Another reasonable impression would be that the figure has a black eye from a recent pummeling.
That heinous logo combined with the utterly uninspiring color palette and uniform design together create a look that is both unappealing aesthetically and utterly sterile and soulless at its very essence. When placed in contrast with teams of truly great tradition and history, such as our illustrious Green Bay Packers — teams who do not tread on their colors or look with each passing whim, with each new fad — the difference is obvious, the choice crystal clear.
All of these reasons and many more besides, show why our Green Bay Packers are innately superior to the New England Patriots. Not a mere preference or matter of taste or of opinion, but innately superior, in the same way that premium porterhouse is superior to strip steak, that single-malt Scotch is superior to the blended variety, that a Ferrari is superior to a Trans-Am, or Amy Adams is superior to Natalie from Facts of Life.
Indeed, there is no better subject to juxtapose our Packers with which illuminates everything that makes the Packers so great. All but overshadowing the highly dubious success the Patriots have enjoyed, which climaxed almost a decade ago, our Packers have nearly a century of tradition and excellence.
And in spite of being in the wilderness for some 25 years, we never betrayed our colors or abandoned our mark, that magnificent Oval G symbol. Nor are we beholden to some über-rich scumbag owner. Likewise, an inherently despicable asshole like Belichick could never fit in Green Bay, just as Tom Brady’s pretty boy personage would be equally anathema to everything the Green Bay Packers stand for.

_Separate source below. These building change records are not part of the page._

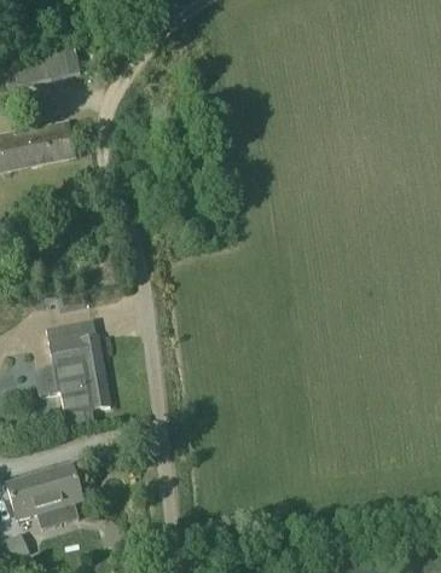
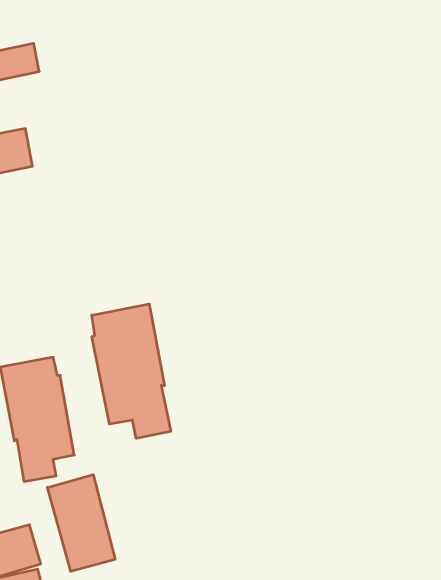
building: none -> [92,304,171,438]
building: none -> [47,475,115,571]

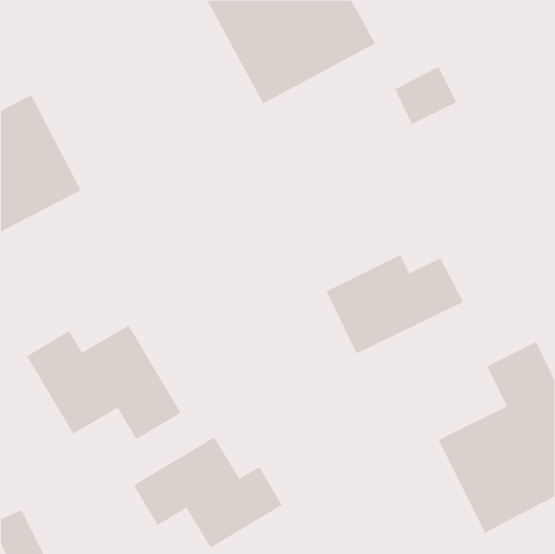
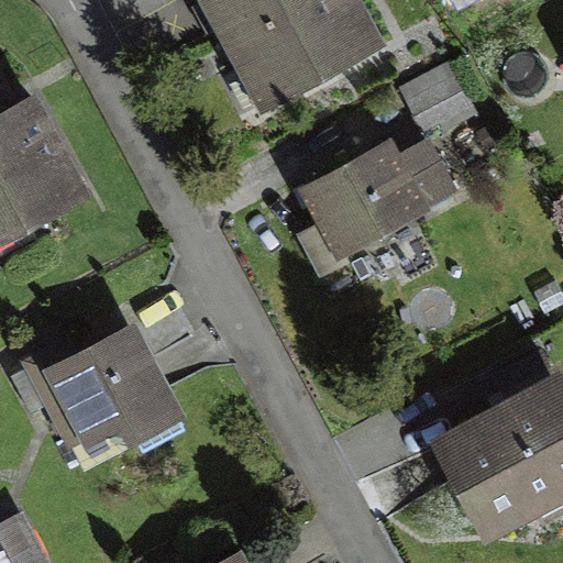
building: [326,254,464,354] -> [310,145,450,246]
building: [133,437,283,548] -> none

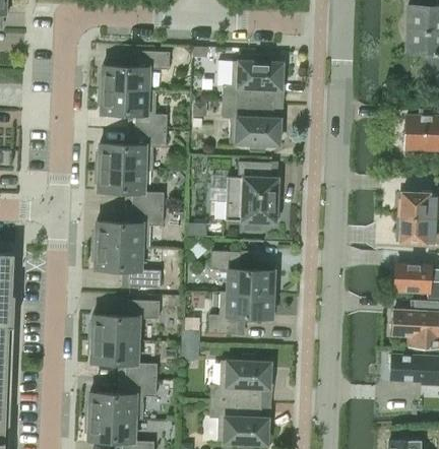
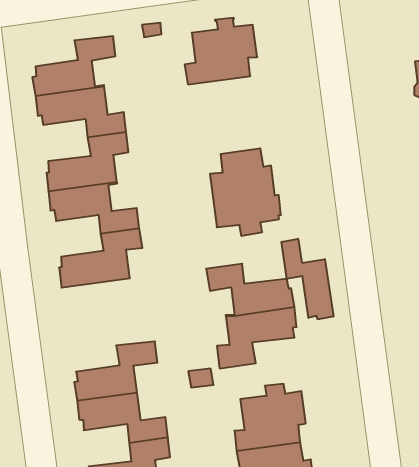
building: [221,103,279,153] -> none
building: none -> [282,239,333,319]
building: [92,247,161,288] -> none

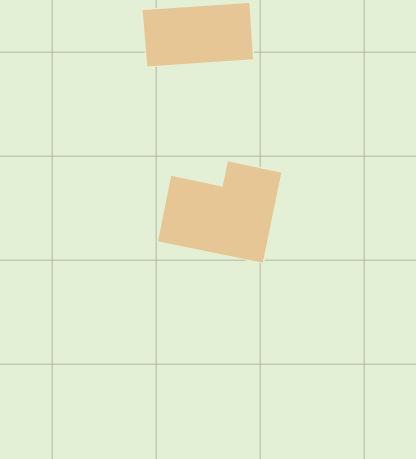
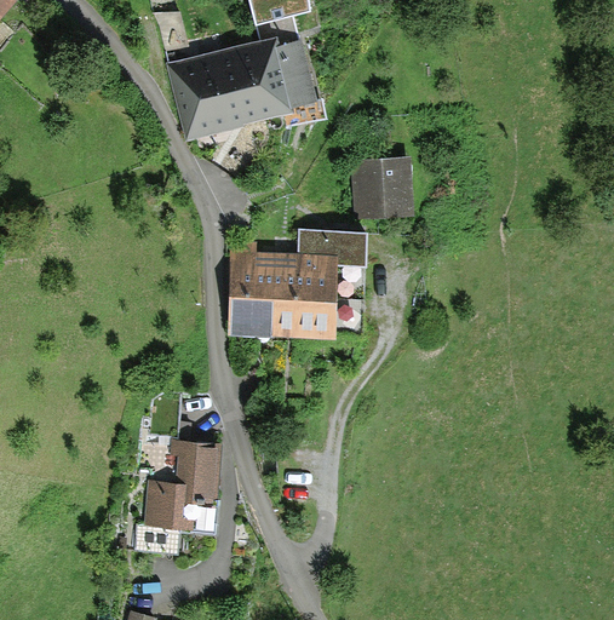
building: none -> [352,156,407,209]
building: none -> [145,442,210,526]

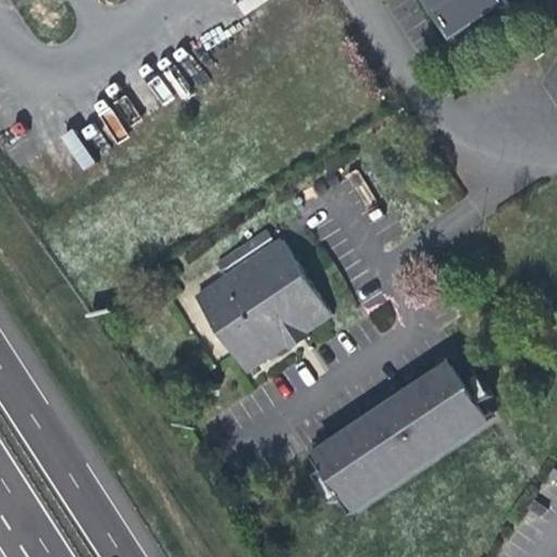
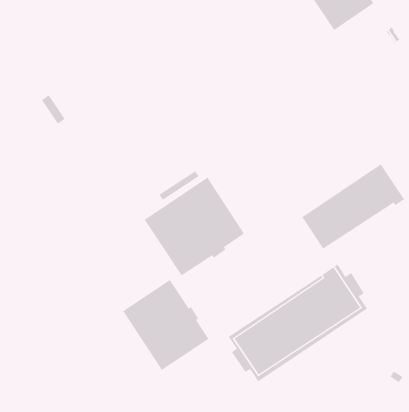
building: none -> [302,163,405,250]
building: none -> [123,279,209,371]

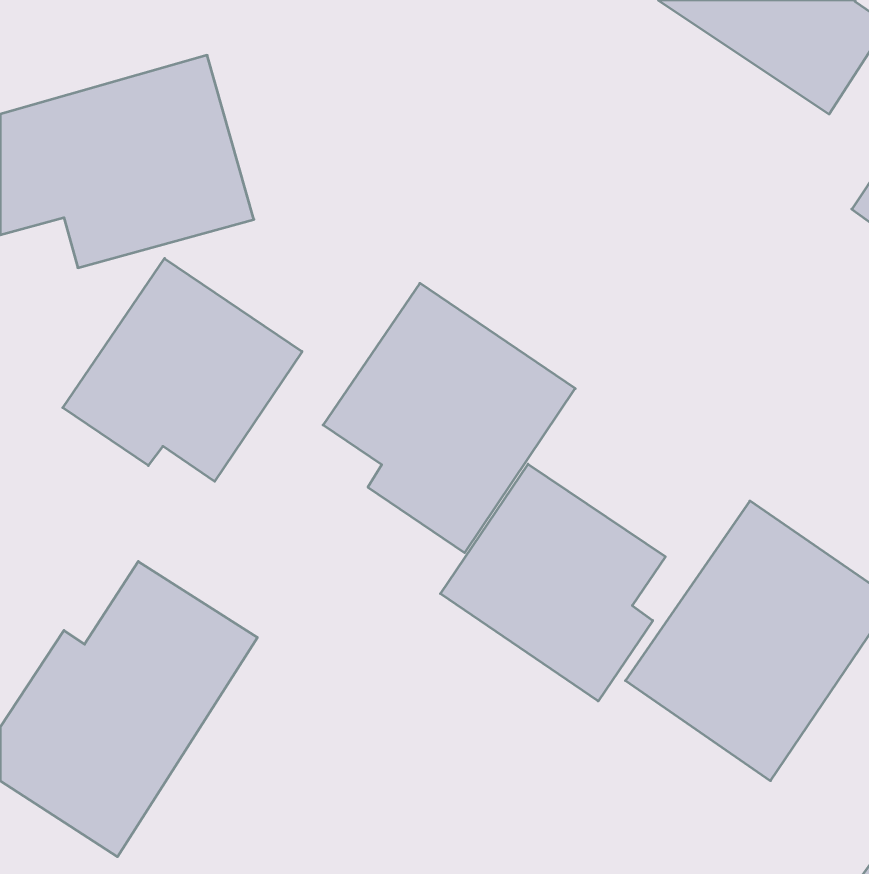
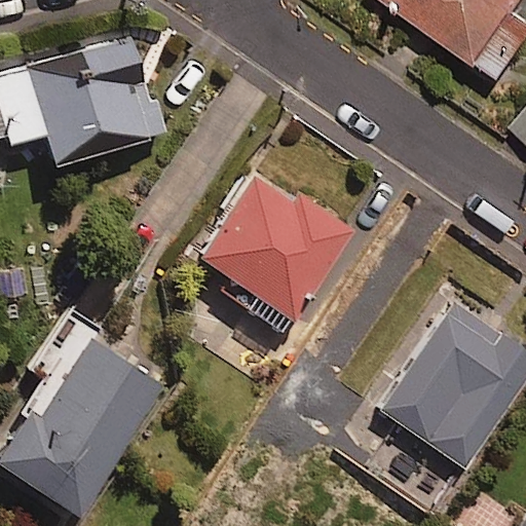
building: [63,258,302,481] -> none
building: [440,464,665,701] -> none

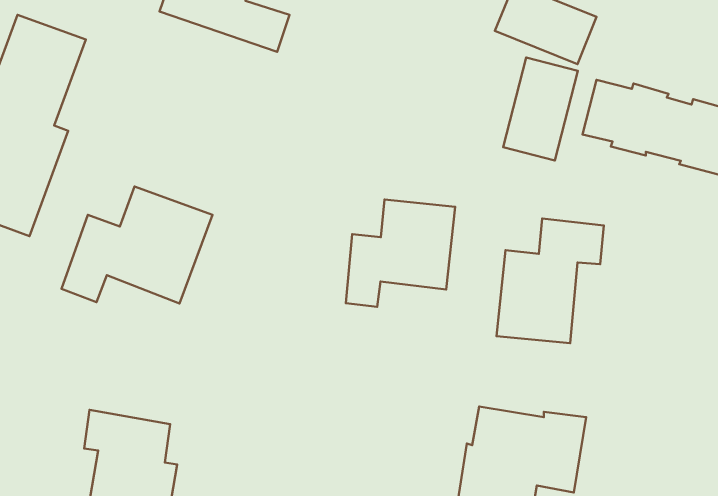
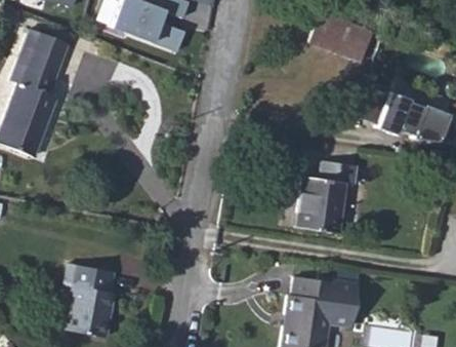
building: [503,58,578,160] -> none
building: [62,186,213,303] -> none
building: [346,200,455,307] -> none

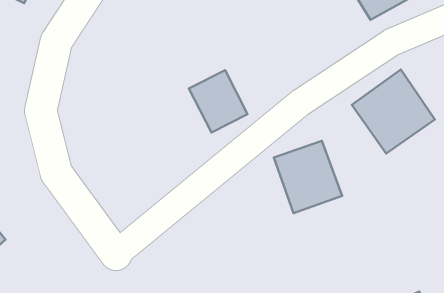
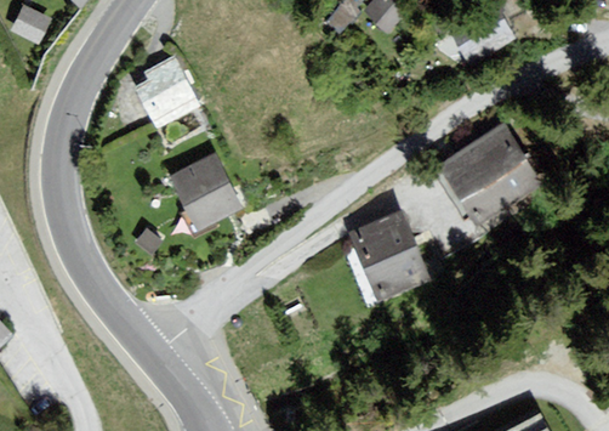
building: none -> [135,57,201,130]
building: [189,70,248,133] -> [171,152,244,229]

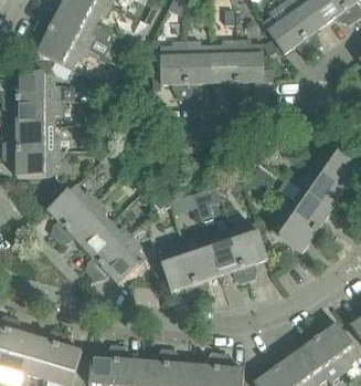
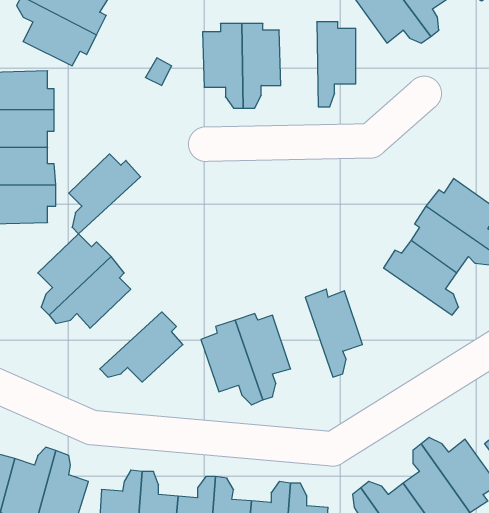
building: [212,40,238,97] -> none
building: [272,207,329,252] -> none
building: [84,221,132,275] -> [69,154,141,234]
building: [208,227,248,283] -> none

All of these and more are reasons why our Packers must win on Sunday — and above all in any eventual matchup in this Super Bowl. Above racking up another win pushing the Packers closer to the NFC North division crown and a home field playoff game and first-round bye, our Packers must win to put these cretins in their place and punctuate how superior they are in every way, intrinsically and on the field of play.